Stendhal, « Le Rouge et le Noir » (1830)

La politique dans le roman

Dans le XXIIème chapitre de sa seconde partie, Stendhal affirme que

« La politique […] est une pierre attachée au cou de la littérature, et qui, en moins de six mois, la submerge. La politique au milieu des intérêts d’imagination, c’est un coup de pistolet au milieu d’un concert. Ce bruit est déchirant sans être énergique. Il ne s’accorde avec le son d’aucun instrument. Cette politique va offenser mortellement une moitié des lecteurs, et ennuyer l’autre qui l’a trouvée bien autrement spéciale et énergique dans le journal du matin. »

Mais voici ce qu’il fait répondre par l’éditeur :

« Si vos personnages ne parlent pas politique, ce ne sont plus des Français de 1830, et votre livre n’est plus un miroir, comme vous en avez la prétention… »

La passion de la politique est un héritage des Lumières et de la Révolution ; même avec un suffrage censitaire très restrictif, et sous un régime autoritaire comme celui de Charles X, elle est extrêmement animée et souvent violente.
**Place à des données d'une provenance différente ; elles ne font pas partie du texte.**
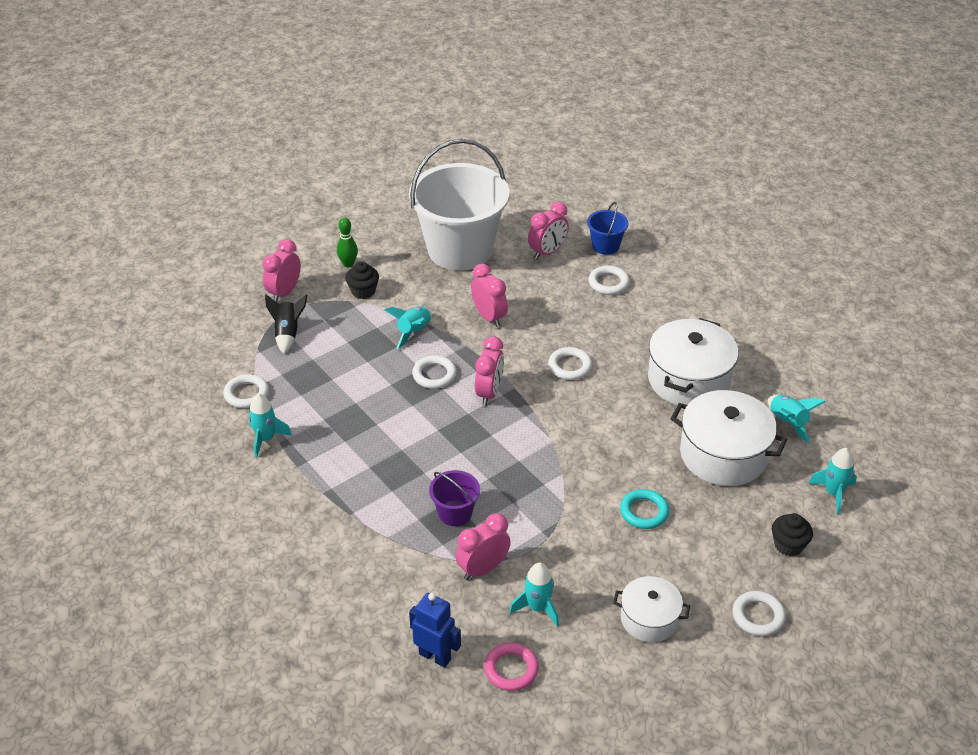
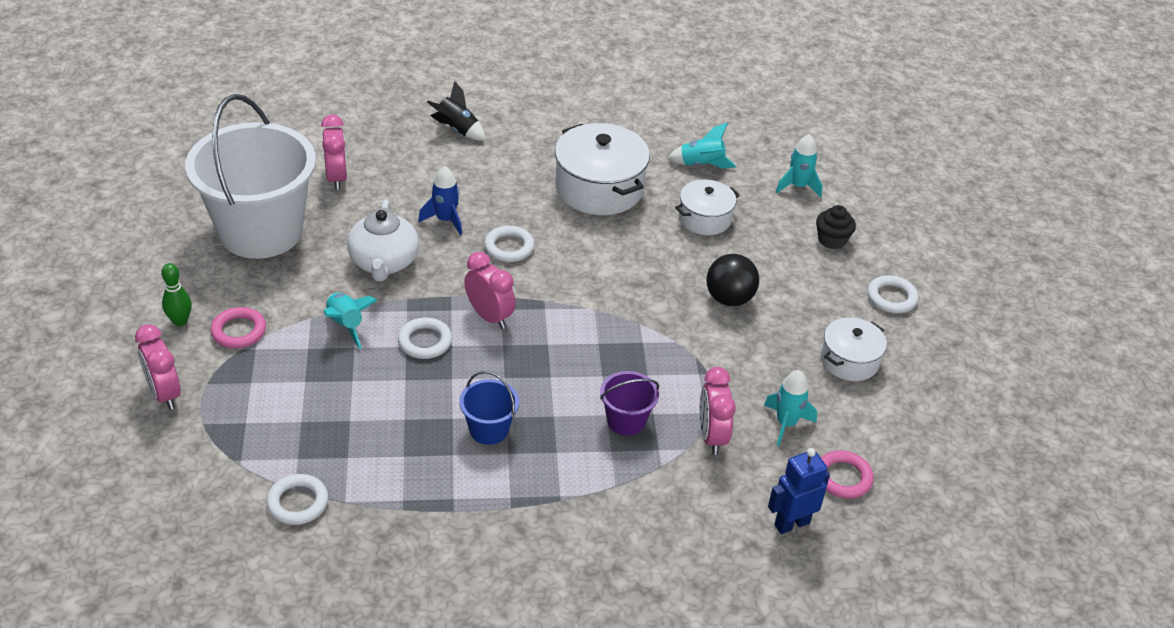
camera: 60 degrees left, 0 degrees up
turquoise rocket [249,394,292,458] -> none
black rocket [265,294,307,354] -> black rocket moved to [427,81,485,141]
black cupcake [345,261,379,299] -> pink ring [210,307,266,348]
pink clock [471,264,508,327] -> white teapot [347,199,419,282]
blue bucket [587,202,628,255] -> blue bucket moved to [459,371,519,445]
white ring [588,266,630,295] -> none
turquoise ring [620,489,669,529] -> black ball [707,254,759,306]
white pot [670,390,787,486] -> white pot [675,180,740,235], size x0.59
none -> blue rocket [418,166,462,235]

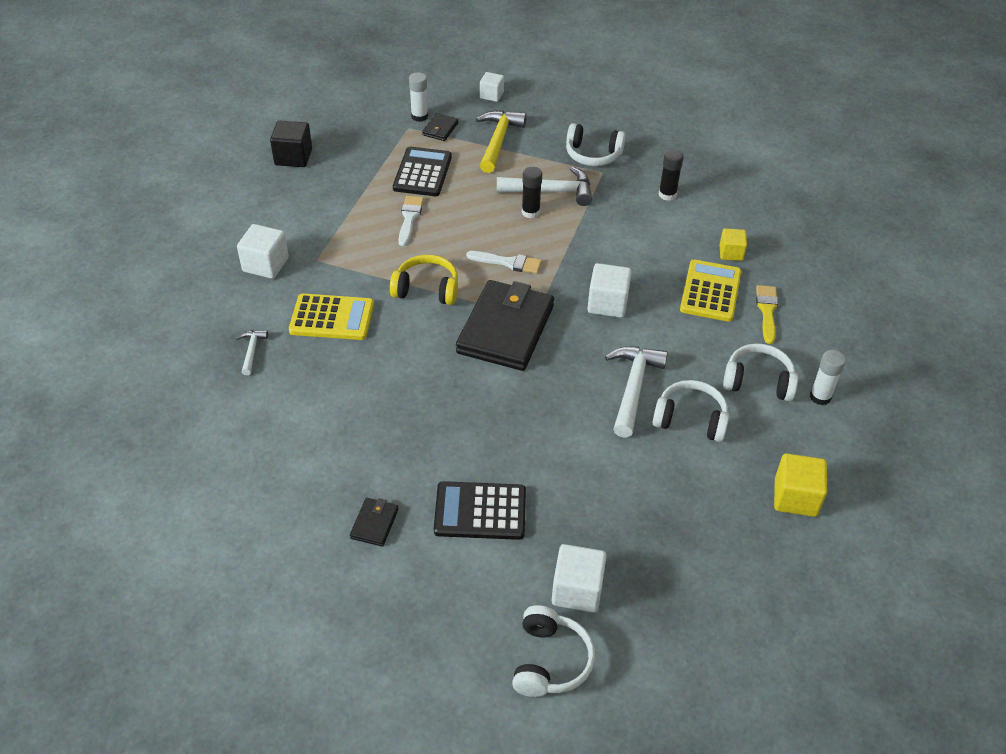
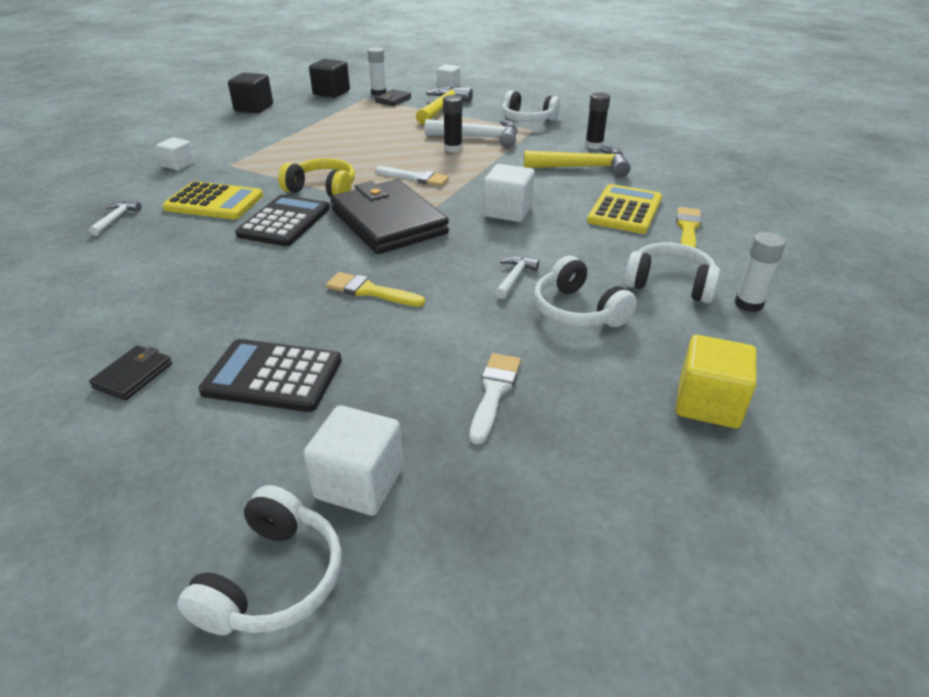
camera: 10 degrees right, 10 degrees down
white cube [237,224,289,279] -> white cube [156,137,195,170], size x0.65
black calculator [393,147,452,196] -> black calculator moved to [235,195,330,246]
white brush [398,196,424,246] -> white brush moved to [470,353,521,444]
black wallet [456,280,554,371] -> black wallet turned 60 degrees counterclockwise [331,179,449,254]
white hammer [605,346,668,438] -> white hammer [495,256,539,299], size x0.51
white headphones [653,380,729,442] -> white headphones turned 150 degrees counterclockwise [534,256,637,327]
yellow cube [720,228,747,261] -> none
none -> black cube [309,59,350,98]
none -> yellow brush [326,272,425,307]
none -> yellow hammer [524,146,631,177]

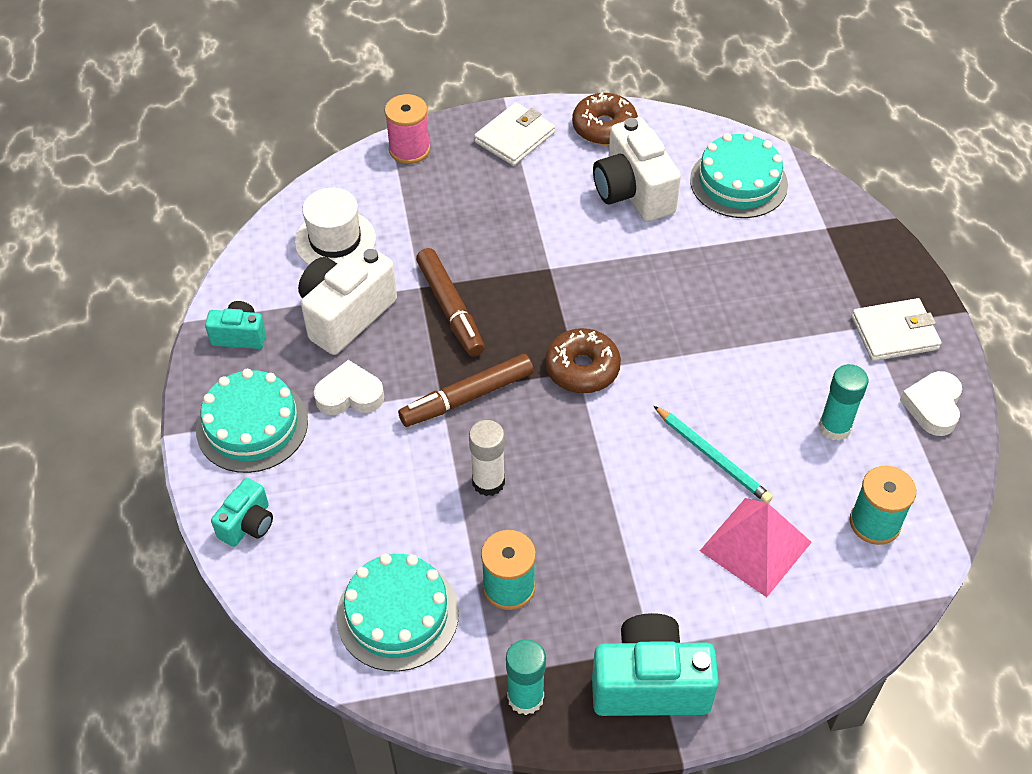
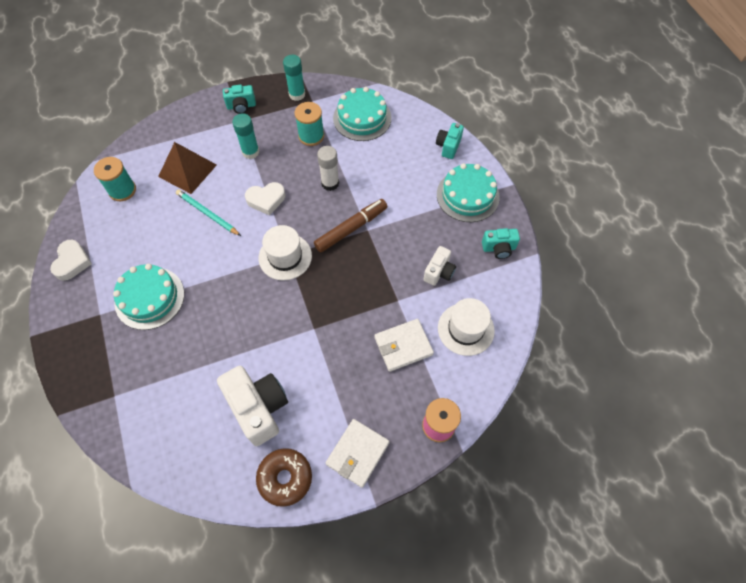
camera: 170 degrees right, 10 degrees up
white camera [298,245,397,355] -> white camera [423,246,456,286], size x0.55
white heart [314,360,384,415] -> white heart moved to [245,182,285,216]
brown marker [416,248,485,357] -> none
brown donut [545,328,621,393] -> white hat [259,225,312,281]
turquoise camera [592,613,719,716] -> turquoise camera [223,85,256,114], size x0.55
turquoise cake [690,132,788,218] -> turquoise cake moved to [113,264,184,330]
pink pyramid [700,498,812,597] -> brown pyramid [158,142,217,194]
turquoise glue stick [819,364,868,441] -> turquoise glue stick moved to [232,113,259,159]
white wallet [852,298,941,361] -> white wallet moved to [374,319,434,372]

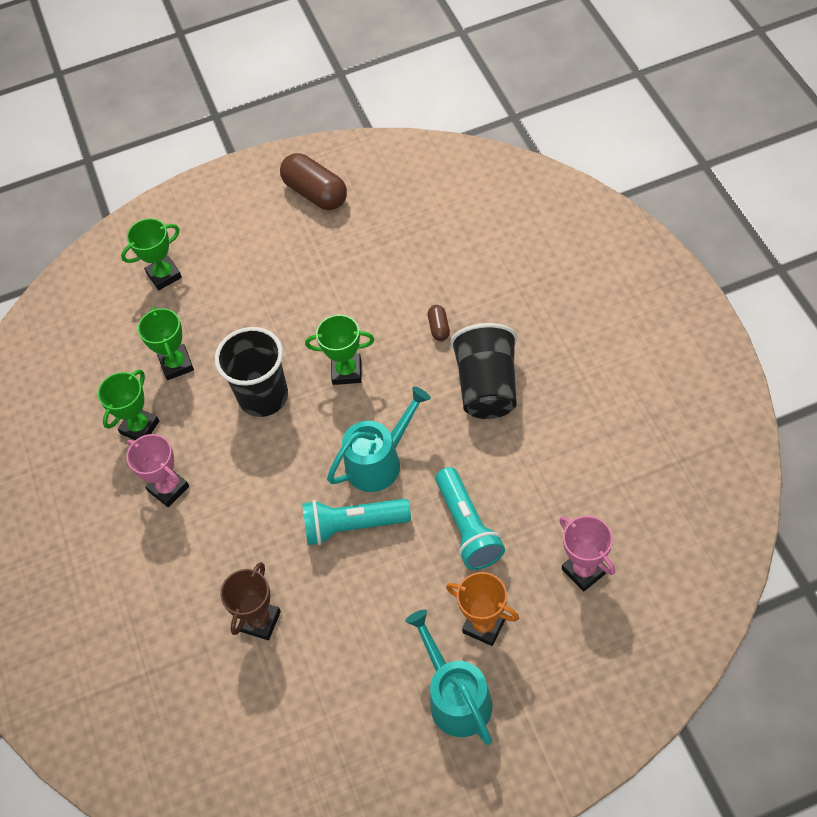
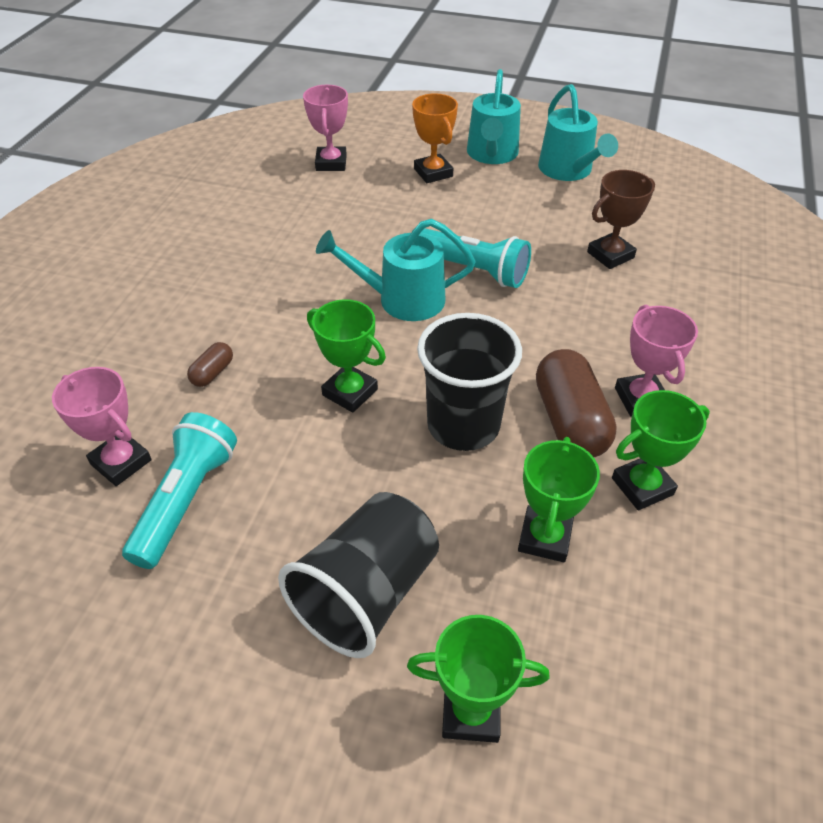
camera: 150 degrees left, 10 degrees down
brown capsule [280,153,347,210] -> brown capsule moved to [536,349,617,457]
turquoise flashlight [435,467,505,570] -> turquoise flashlight moved to [122,412,237,569]
black cup [450,323,517,419] -> black cup moved to [278,492,439,658]
none -> pink trophy [52,367,152,486]
none -> turquoise watering can [538,84,618,181]

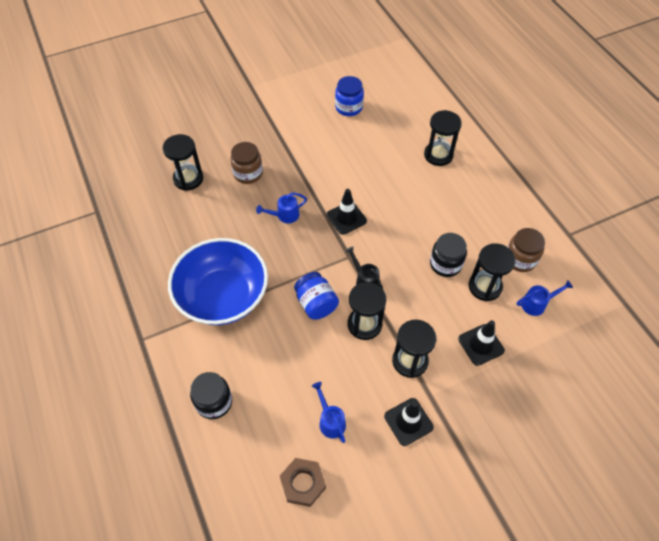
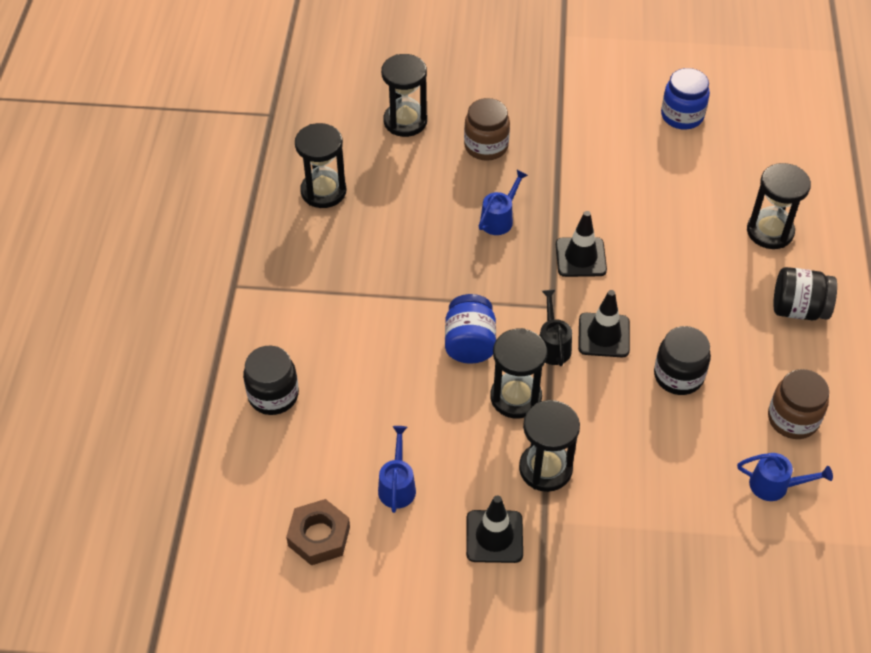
camera: 30 degrees right, 5 degrees down
blue bowl [168,238,268,325] -> none
blue watering can [256,192,307,223] -> blue watering can turned 120 degrees clockwise [479,170,528,235]
black traffic cone [458,320,505,366] -> black traffic cone moved to [578,290,630,357]
black hourglass [469,243,516,301] -> black hourglass moved to [295,123,346,208]
none -> black jar [773,267,837,320]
Or le roman épouse très précisément les dates de ce règne de Charles X, puisqu’il commence en 1824 et s’achève en 1830, avant la révolution de Juillet.

Un paysage politique contrasté

De l’extrême droite à l’extrême gauche, la vie politique est très polarisée :

Les Royalistes

  • Dès l’époque de Louis XVIII s’opposent les partisans d’une monarchie modérée et constitutionnelle, acceptant la Charte, et donc un certain partage du pouvoir, et ceux qui veulent une restauration sans condition de la monarchie absolue, et l’abandon de tout ce que la Révolution et l’Empire ont créé. Ces derniers, sous le nom d’Ultras, soutiennent le Comte d’Artois, futur Charles X, contre Louis XVIII ; en 1824 ils croient leur triomphe absolu avec l’élection d’une « chambre introuvable » et le ministère de Villèle ; mais, déçus de la persistance de la Charte, ils complotent pour son abolition, en tentant de s’appuyer sur l’Angleterre et les monarchies du Nord. Dans le roman, M. de Rênal appartient à ce parti, de même que le marquis de la Mole, véritable chef de conspiration.
  • De leur côté, les Orléanistes, autour du futur Louis-Philippe, soutiennent que leur chef est tout aussi légitime pour régner que les frères de Louis XVI.

Les Bonapartistes

Les partisans de Napoléon Bonaparte, après Waterloo et l’exil de l’Empereur à Sainte-Hélène, n’ont pas disparu pour autant, même s’ils sont réduits à la clandestinité. Ils font vivre le mythe napoléonien, et méprisent profondément les royalistes, portés au pouvoir par l’occupation étrangère.
Dans le roman, Julien, qui cache sous son oreiller un portrait de Napoléon, et fait du Mémorial de Sainte-Hélène son livre de chevet, incarne ce parti.

Les Libéraux

Souvent républicains, ou monarchistes modérés, ils veulent, eux, qu’une libéralisation politique accompagne le libéralisme économique. Ils se battent contre la censure, et souhaitent un élargissement du scrutin censitaire, encore largement fondé sur la fortune foncière (donc favorable à l’ancienne noblesse).

Les Jacobins

Eux aussi sont réduits à la clandestinité ; eux non plus n’ont pas disparu, ni renoncé. Pourtant ils sont honnis de tous, et l’accusation de « jacobinisme » peut suffire à briser une carrière politique (c’est ce qui menace M. de Rênal à la fin du roman), ou même mener en prison.